Use fresh or thawed chicken--about 3 breasts or 4-5 thighs. Cut it into 1 inch chunks and then put into the marinade to sit for about 20 minutes (the marinade is thick so the chicken is not so much 'soaking' as it is 'coated' with the marinade).

Meanwhile get some rice going. ☺

Sesame Sauce
mix in a medium sized saucepan
1 1/2 c chicken broth
6 Tbs cornstarch dissolved into 3/4 c cold water
1/2 c sugar (this could probably be reduced, but I haven't played with that yet)
3 Tbs soy
2 Tbs rice wine vinegar (or white vinegar)
3 Tbs toasted sesame oil
1 1/2 tsp chili paste (or same amount of chili oil, or you could probably use red pepper flakes)
2-3 cloves chopped garlic
2 Tbs sesame seeds (you can sprinkle them on top at the end, but I find it easier to just mix them right into the sauce)
Mix over high heat, stirring continuously, until it comes to a boil. Reduce heat to low so that the sauce stays warm and thickens while you fry the chicken.

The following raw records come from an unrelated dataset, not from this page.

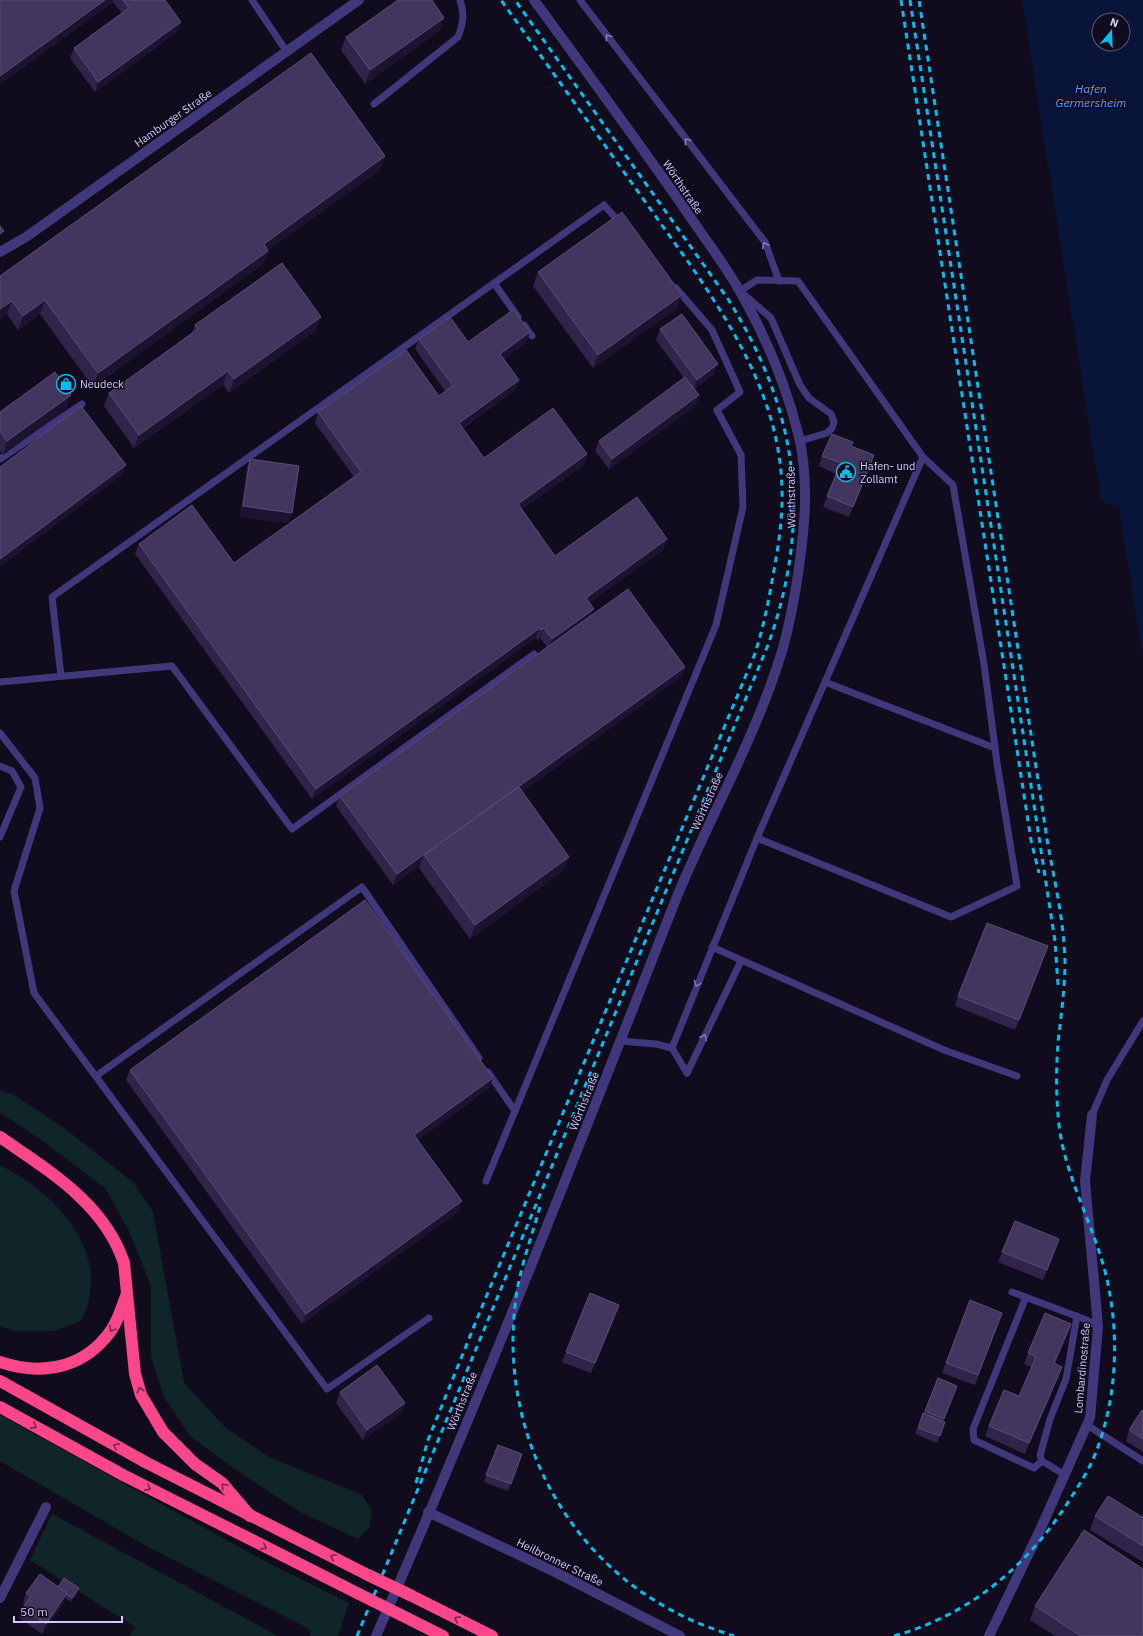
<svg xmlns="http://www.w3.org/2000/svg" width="1143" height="1636" viewBox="0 0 1143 1636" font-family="'IBM Plex Sans',sans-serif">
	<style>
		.green { fill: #0f2527 }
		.water { fill: #091538; fill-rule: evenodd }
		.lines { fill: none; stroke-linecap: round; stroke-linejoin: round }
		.lane { stroke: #41377b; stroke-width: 7 }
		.street { stroke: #41377b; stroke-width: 10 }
		.highway { stroke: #fc468a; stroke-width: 12 }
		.rail { stroke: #04beee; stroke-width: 3; stroke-dasharray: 6 5; stroke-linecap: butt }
		.highway-bridge { stroke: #fc468a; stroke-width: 12 }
		.wall { fill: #30244b }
		.shaded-wall { fill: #1c1330 }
		.building { fill: #42365e; stroke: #594d77 }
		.oneway { stroke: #8379b6 }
		.oneway2 { stroke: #7b264e }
		.labels { text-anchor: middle; stroke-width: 3; stroke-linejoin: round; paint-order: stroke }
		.street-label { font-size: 11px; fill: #d4c9fe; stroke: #110c1d }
		.poi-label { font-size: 11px; fill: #d4c9fe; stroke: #110c1d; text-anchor: start }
		.water-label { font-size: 12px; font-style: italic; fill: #599ffc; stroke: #110c1d }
	</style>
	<rect width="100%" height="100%" fill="#110c1d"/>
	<g class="green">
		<polygon points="0,1090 14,1095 64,1128 133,1182 153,1212 184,1383 226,1428 269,1457 362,1495 372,1511 370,1527 358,1539 302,1513 240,1473 190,1436 164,1397 151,1357 151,1286 130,1233 105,1188 40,1139 0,1113"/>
		<path d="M 0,1165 C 56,1193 115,1255 81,1321 L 54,1331 L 13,1331 L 0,1326 Z"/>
		<polygon points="0,1415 270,1564 349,1603 338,1636 310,1636 311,1631 300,1624 148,1547 0,1461"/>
		<polygon points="52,1514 278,1636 129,1636 135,1627 30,1560"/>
	</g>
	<path class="water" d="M 1022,0 L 1143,0 L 1143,658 L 1119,508 L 1101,501 ZM 1099,20 L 1123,20 L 1123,44 L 1099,44 Z"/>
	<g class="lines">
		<g class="lane">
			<polyline points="252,0 287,52"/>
			<polyline points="580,0 765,242 779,281"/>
			<path d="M 374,104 L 458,37 C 463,24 465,14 460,0"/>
			<polyline points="494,283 518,317"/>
			<polyline points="524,325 532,336"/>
			<polyline points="800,441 827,433 832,428 834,422 831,414 809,398 800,385 771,318 740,291 757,280 798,281 923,457 757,838 951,917 1017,886 997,763 984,664 953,485 923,457"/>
			<polyline points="0,459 82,404"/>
			<polyline points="61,676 52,597 604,205 621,224"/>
			<polyline points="0,682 172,666 292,829 534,654"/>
			<polyline points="825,682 995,748"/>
			<polyline points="0,733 35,778 40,808 14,891 34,993 327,1389 429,1318"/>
			<polyline points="0,766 12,771 21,787 0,837"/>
			<polyline points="712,947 944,1050 1017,1076"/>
			<polyline points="620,1041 656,1044 672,1048 757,838"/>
			<polyline points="672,1048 687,1073"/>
			<polyline points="488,1072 515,1111"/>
			<polyline points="687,1073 741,961"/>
			<polyline points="96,1076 362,887 479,1058"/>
			<polyline points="1092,1115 1107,1080 1143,1021"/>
			<polyline points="486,1181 716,625 743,507 741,455 717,410 740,392 712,330 676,288"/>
			<polyline points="1012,1292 1084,1319 1098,1326"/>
			<polyline points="1026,1297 973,1429 974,1440 1034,1468 1042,1461"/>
			<polyline points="1087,1425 1143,1461"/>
			<polyline points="1065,1475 1042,1461 1040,1456 1050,1419 1066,1379 1077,1316"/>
		</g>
		<g class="street">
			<polyline points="0,252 26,237 359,0"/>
			<polyline points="428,1512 557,1573 680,1636"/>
			<polyline points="0,1598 46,1507"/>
			<path d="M 376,1636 C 481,1397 577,1152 672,909 C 706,822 755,741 782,651 C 789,628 793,605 797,581 C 804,534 810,485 799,437 C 787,388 767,339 742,295 C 725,264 702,235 682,205 C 634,136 584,68 534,0"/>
			<polyline points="989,1636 1040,1530 1090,1418 1098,1326 1085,1181 1092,1115"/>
		</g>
		<g class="highway">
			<path d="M 0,1137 C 49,1171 104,1203 124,1263 L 135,1374 L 141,1395 L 163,1432 L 195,1464 L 222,1483 L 250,1516"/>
			<path d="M 0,1362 C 38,1375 79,1370 106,1337 C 116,1326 121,1310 126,1296"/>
			<polyline points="0,1381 147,1463 368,1575"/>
			<polyline points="0,1407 123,1475 359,1594"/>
			<polyline points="410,1595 492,1636"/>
			<polyline points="401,1615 443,1636"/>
		</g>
		<g class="rail">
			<polyline points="901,0 1031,840 1039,873"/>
			<polyline points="910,0 1055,941 1058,985"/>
			<path d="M 540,1207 C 531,1239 518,1273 515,1306 C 501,1429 562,1553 673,1611 C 693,1622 713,1629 734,1636"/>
			<path d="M 416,1483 L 428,1440 L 479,1314 L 754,656 C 763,630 768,604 773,576 C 778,548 783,519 782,489 C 780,404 736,331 689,263 L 501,0"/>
			<path d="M 357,1636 L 768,645 C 813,519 798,411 728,299 L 515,0"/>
			<path d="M 894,1636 C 972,1614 1030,1564 1072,1496 C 1081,1482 1090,1468 1096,1452 C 1115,1403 1119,1346 1110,1295 C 1101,1236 1066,1184 1059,1125 C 1056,1097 1056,1070 1058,1043 C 1061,1016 1065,988 1065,961 C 1064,920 1054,879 1047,839 L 919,0"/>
		</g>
		<g class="highway-bridge">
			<polyline points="368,1575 410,1595"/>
			<polyline points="359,1594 401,1615"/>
		</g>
	</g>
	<g class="wall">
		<polygon points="0,0 165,0 177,32 95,92 70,58 74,48 122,13 113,2 0,84"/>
		<polygon points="444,18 439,31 365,84 341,50 346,37"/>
		<polygon points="385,156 380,170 268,250 263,264 93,387 40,314 18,330 7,314 0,319 0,276"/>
		<polygon points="538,272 677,308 593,368 533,286"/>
		<polygon points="195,325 316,330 229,393 223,385 134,448 104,406 109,393 192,333"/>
		<polygon points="660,329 714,374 694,389 699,395 695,406 609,469 595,451 599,441 684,378 656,340"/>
		<polygon points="419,339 468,342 526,343 504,359 519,380 515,390 463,428 484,458 587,454 584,465 522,509 555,556 664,549 589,603 592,615 685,667 681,677 522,792 564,870 470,939 419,868 420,865 393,885 336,806 340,796 547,647 540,638 538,640 536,638 312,799 135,554 139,544 234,563 354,477 315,423 318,412 439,396 445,391 415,349"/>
		<polygon points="66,409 3,455 0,451 0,412"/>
		<polygon points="874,455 849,517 823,507 836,474 819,466 822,456"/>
		<polygon points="250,459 288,523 240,517 247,469"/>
		<polygon points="1048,946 1015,1030 955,1006 958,996"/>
		<polygon points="130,1070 493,1078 489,1088 418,1140 459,1211 302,1324 126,1080"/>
		<polygon points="1059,1239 1043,1280 998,1262 1002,1252"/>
		<polygon points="970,1300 1002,1313 975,1385 942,1373"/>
		<polygon points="615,1315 591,1373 562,1362 566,1352"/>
		<polygon points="1071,1324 1055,1364 1058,1377 1025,1454 985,1436 989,1426 1019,1396 1032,1367 1024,1364 1028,1353"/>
		<polygon points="938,1378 957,1386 943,1421 945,1422 937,1443 915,1434"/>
		<polygon points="340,1392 405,1403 401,1413 363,1440 336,1403"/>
		<polygon points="1143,1411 1143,1452 1126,1441 1129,1430"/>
		<polygon points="498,1445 522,1454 508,1491 484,1482"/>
		<polygon points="1095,1516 1142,1517 1143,1516 1143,1562 1090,1530"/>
		<polygon points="58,1587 79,1588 78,1592 71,1602 65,1598 64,1603 42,1634 19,1618 23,1608 25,1605 23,1604 26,1593"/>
		<polygon points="1035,1606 1143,1636 1055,1636 1030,1620"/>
	</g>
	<g class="shaded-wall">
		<polygon points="105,0 114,0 113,2 0,84 0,76"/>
		<polygon points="444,18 439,31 365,84 370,70"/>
		<polygon points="181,22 177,32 95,92 98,82"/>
		<polygon points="385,156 380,170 259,257 264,244"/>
		<polygon points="4,231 2,234 0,236 0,234"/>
		<polygon points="268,251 263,264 93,387 98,373"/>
		<polygon points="682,295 677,308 593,368 598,355"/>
		<polygon points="45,300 40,314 18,330 23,316"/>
		<polygon points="12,301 7,314 0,319 0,309"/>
		<polygon points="321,317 316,330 229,393 234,379"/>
		<polygon points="530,332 526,343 496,364 500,354"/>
		<polygon points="718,364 714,374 693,390 697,380"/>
		<polygon points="228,371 223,385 134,448 139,435"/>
		<polygon points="519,380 515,390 455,433 459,423"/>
		<polygon points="71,395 66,409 3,455 7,441"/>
		<polygon points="699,395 695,406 609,469 612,459"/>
		<polygon points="587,454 584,465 514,515 518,504"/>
		<polygon points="126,465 122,475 0,567 0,559"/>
		<polygon points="243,506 292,513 288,523 240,517"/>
		<polygon points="667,539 664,549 582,608 586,598"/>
		<polygon points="594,609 590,619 548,650 552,639"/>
		<polygon points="540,628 536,638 312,799 316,789"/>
		<polygon points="544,628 540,638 538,640 542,630"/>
		<polygon points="685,667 681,677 428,860 424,855"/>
		<polygon points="424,855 420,865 393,885 397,874"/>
		<polygon points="569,857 564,870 470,939 475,925"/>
		<polygon points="493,1078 489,1088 411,1145 414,1135"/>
		<polygon points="462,1201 459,1211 302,1324 306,1314"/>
		<polygon points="1071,1324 1068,1334 1051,1374 1054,1363"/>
		<polygon points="1062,1367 1058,1377 1025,1454 1029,1443"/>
		<polygon points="405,1403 401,1413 363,1440 367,1430"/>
		<polygon points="79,1588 78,1592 71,1602 72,1598"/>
		<polygon points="67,1593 64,1603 42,1634 46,1624"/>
	</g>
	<g class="building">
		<polygon points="0,0 105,0 0,76"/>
		<polygon points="123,0 165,0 181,22 98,82 74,48 129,8"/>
		<polygon points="398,0 432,0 444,18 370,70 346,37"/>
		<polygon points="311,53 385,156 264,244 268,251 98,373 45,300 23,316 12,301 0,309 0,276"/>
		<polygon points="622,212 682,295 598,355 538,272"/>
		<polygon points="0,226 4,231 0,234"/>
		<polygon points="282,263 321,317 234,379 228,371 139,435 109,393 198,329 195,325"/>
		<polygon points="513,310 530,332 500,354 519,380 459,423 484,458 553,408 587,454 518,504 555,556 637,497 667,539 586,598 594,609 552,639 544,628 542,630 540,628 316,789 139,544 192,505 234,563 361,472 318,412 406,350 439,396 453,386 419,339 450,317 468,342"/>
		<polygon points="682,314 718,364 697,380 660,329"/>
		<polygon points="55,372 71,395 7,441 0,431 0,412"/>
		<polygon points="685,377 699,395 612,459 599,441"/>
		<polygon points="81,406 126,465 0,559 0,467"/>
		<polygon points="832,434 853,442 851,446 874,455 853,507 827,496 841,463 822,456"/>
		<polygon points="250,459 299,466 292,513 243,506"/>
		<polygon points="628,589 685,667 397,874 340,796"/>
		<polygon points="519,787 569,857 475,925 424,855"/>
		<polygon points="365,900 493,1078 414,1135 462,1201 306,1314 130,1070"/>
		<polygon points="987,923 1048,946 1019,1020 958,996"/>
		<polygon points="1015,1221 1059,1239 1047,1270 1002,1252"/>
		<polygon points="590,1293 619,1305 595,1363 566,1352"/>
		<polygon points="970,1300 1002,1313 978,1375 946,1363"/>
		<polygon points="1045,1313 1071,1324 1054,1363 1062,1367 1029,1443 989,1426 1004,1390 1019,1396 1036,1357 1028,1353"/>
		<polygon points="377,1365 405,1403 367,1430 340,1392"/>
		<polygon points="938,1378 957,1386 944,1419 925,1411"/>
		<polygon points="1142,1410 1143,1411 1143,1439 1129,1430"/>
		<polygon points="923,1413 945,1422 940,1436 918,1428"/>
		<polygon points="498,1445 522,1454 511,1484 486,1475"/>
		<polygon points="1108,1496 1142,1517 1143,1516 1143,1546 1095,1516"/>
		<polygon points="1084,1530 1143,1569 1143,1636 1081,1636 1035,1606"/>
		<polygon points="40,1574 67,1593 46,1624 23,1608 31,1596 26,1593"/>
		<polygon points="64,1578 79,1588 72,1598 67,1595 67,1593 58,1587"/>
	</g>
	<defs><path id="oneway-chevron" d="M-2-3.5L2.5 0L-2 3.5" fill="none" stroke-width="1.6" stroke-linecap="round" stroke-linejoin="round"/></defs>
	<g class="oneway">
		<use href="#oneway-chevron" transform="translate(608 37) rotate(-127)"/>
		<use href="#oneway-chevron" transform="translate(687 141) rotate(-127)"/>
		<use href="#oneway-chevron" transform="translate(765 245) rotate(-117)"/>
		<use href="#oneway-chevron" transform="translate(697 984) rotate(111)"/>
		<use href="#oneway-chevron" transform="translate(704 1037) rotate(-64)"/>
	</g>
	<g class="oneway2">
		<use href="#oneway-chevron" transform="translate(112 1329) rotate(120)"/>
		<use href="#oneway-chevron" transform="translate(140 1390) rotate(-109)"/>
		<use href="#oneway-chevron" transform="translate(34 1426) rotate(29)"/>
		<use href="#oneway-chevron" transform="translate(116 1446) rotate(-152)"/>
		<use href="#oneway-chevron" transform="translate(224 1486) rotate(-134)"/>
		<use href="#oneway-chevron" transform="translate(148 1488) rotate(27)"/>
		<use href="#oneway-chevron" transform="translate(264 1547) rotate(27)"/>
		<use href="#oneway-chevron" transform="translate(333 1557) rotate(-154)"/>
		<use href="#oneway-chevron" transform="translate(457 1619) rotate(-154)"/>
	</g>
	<defs>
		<symbol id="shop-ring" viewBox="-11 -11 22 22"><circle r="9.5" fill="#110c1d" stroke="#04beee" stroke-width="1.5"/><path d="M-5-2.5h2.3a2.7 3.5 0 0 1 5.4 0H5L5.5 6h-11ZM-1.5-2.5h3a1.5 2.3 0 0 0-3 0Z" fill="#04beee"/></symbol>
		<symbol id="civic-ring" viewBox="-11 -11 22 22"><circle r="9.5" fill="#110c1d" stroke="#04beee" stroke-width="1.5"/><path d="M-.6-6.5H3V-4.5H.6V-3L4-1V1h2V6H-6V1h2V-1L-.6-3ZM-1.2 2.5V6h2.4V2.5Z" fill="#04beee"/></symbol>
	</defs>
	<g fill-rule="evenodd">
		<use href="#shop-ring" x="55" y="373" width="22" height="22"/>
		<use href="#civic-ring" x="835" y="461" width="22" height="22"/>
	</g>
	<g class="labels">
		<g class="street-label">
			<text transform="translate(173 118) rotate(-35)" y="4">Hamburger Straße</text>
			<text transform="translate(683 187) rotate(56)" y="4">Wörthstraße</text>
			<text transform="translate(791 497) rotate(-91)" y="4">Wörthstraße</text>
			<text transform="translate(707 801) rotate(-66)" y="4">Wörthstraße</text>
			<text transform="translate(584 1101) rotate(-68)" y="4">Wörthstraße</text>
			<text transform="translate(1082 1368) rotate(-85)" y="4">Lombardinostraße</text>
			<text transform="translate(462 1401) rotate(-68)" y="4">Wörthstraße</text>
			<text transform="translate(560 1562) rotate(26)" y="4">Heilbronner Straße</text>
		</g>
		<g class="poi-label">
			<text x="80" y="388">Neudeck</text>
			<text x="860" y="470">Hafen- und<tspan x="860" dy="13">Zollamt</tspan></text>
		</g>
		<g class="water-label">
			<text x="1091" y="93">Hafen<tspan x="1091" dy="14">Germersheim</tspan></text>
		</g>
	</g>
	<g transform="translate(1111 32) rotate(19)"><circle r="19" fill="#110c1d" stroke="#5f5877"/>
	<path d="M0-3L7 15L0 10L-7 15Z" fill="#04beee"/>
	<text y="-6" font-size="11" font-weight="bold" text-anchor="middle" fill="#d4c9fe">N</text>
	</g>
	<path d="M14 1616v6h108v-6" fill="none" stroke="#d4c9fe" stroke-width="2"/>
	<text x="20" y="1616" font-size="12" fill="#d4c9fe" stroke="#110c1d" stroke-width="3" paint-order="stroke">50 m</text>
</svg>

To Deep-Fry the chicken, I recommend using a wok if you can, because of its shape you'll be able to use less oil. To be really authentic, use peanut oil. Vegetable oil also works fine. (Light olive oil might be ok, but don't use EVOO--extra virgin--as it has a stronger flavor that just won't work for this.) Put enough oil in your pan to be about 1 1/2 or 2 inches deep, and heat it until very hot. Carefully add the chicken pieces a few at a time--they will want to stick together if you add them at once, so add them individually. Cook for 3-5 minutes (I always cut open the largest chunk from my first batch or two to check for doneness). Remove chicken from oil and set on paper towels to drain. You can set the cooked portions in the oven on low to keep warm while you cook the remaining chicken.

Place chicken on a large platter and pour sauce over it, then serve over rice.
Or, if you're like me, just serve everything in it's own dish and let people choose their own ratios. ☺

Honey Oatmeal Bread

This is light and yummy, but really fills you up.
As photographed here, I baked it in one big loaf in a deep cast iron pan. It came out really well that way. If not using stone or cast iron, then make sure to make two loaves rather than one, otherwise it will be too big to get cooked through evenly.
1/2 cup warm water
4 t yeast
Put together then set aside

1 1/4 cup water or milk
3 Tbs oil
6 Tbs honey
2 cups dry rolled oats
Mix liquids in a large bowl, then add oatmeal, and allow to soak for a few minutes before adding additional ingredients.

4-5+ cups flour
1/2 tsp salt
(if desired) enough powdered milk to make the water be 'milk' instead
Add some flour, then the yeast mixture, then the rest of the flour etc.
Stir until well mixed. It is a somewhat sticky dough, but add flour until you are able to knead it.
Set in the bowl in a warm place with a towel over the top and let rise until double.
Punch down, divide if necessary, and put into well-greased pan(s). Cover with towel and let rise a second time until double.
Bake at 375 for about 30-40 minutes.